Macon County, North Carolina, told NBC News that Meadows was removed from the voter list on Monday after reviewing documents showing he lived in Virginia and last voted there in the 2021 election. which include competitions for governor, attorney general and the state legislature.
North Carolina law states that a registered voter is considered to have lost his or her residence in that state if he or she votes in an election in another state. However, it is not illegal for a person registered to vote in North Carolina to vote elsewhere.
A Meadows spokesman had no comment when he contacted NBC and asked about his removal from the North Carolina voter lists, which was first reported by The Asheville Citizen-Times.

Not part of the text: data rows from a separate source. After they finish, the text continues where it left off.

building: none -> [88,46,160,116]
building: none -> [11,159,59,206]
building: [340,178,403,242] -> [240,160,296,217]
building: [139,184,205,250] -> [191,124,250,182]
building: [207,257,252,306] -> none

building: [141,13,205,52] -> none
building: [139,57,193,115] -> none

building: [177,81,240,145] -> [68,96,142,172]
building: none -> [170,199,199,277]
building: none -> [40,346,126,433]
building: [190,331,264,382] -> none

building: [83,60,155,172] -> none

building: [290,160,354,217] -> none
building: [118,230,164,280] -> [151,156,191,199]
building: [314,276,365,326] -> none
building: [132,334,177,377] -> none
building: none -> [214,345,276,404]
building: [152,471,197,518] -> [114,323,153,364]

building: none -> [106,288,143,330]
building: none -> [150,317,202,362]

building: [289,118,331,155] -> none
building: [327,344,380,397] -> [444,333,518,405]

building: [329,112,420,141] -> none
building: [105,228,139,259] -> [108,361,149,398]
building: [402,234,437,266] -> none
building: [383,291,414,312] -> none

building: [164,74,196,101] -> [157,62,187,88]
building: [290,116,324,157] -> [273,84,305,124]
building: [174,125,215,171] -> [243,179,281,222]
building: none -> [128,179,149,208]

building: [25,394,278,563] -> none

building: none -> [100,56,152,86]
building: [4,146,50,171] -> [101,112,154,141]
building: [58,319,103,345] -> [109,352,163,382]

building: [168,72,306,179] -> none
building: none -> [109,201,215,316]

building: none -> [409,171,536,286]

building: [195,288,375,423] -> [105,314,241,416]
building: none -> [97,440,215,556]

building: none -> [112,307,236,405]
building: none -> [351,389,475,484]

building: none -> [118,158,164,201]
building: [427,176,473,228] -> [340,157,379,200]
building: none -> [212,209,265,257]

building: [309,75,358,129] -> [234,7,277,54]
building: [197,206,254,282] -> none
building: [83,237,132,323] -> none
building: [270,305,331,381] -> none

North Carolina authorities last month launched an investigation into possible voter fraud by Meadows, a former Republican congressman from the state, after an article in the New Yorker reported that he said his legal residence in September 2020 was a mobile home in Rocky Mountain, North Carolina.
At the time, Meadows was chief of staff to then-President Donald Trump. Under North Carolina law, Meadows may retain his or her place of residence to vote in North Carolina while serving in the District of Columbia.
But The New Yorker reported that Meadows – who backed Trump’s false allegations of widespread ballot fraud that led to his loss in the presidential election – “does not have this [mobile home] property and never had, ”and that it is not clear if he ever spent a night there.
When Meadows registered to vote on September 19, 2020, he indicated the date of application for the next day in a mobile home, the magazine notes.
Lying in voter registrations is a crime.
Citizen-Times reported that Meadows’ wife, Debra, is still registered to vote at the mobile home in Rocky Mountain.
The paper notes that “Macon County Republican voters interviewed by Citizen-Times expressed skepticism that a powerful member of the president’s staff lives in a small house with a rusty roof.”
Citizen-Times last month published an article about a North Carolina woman who said she was being prosecuted for voting wrong while on probation. The woman told the newspaper that Meadows had to be dealt with “the way I was persecuted.”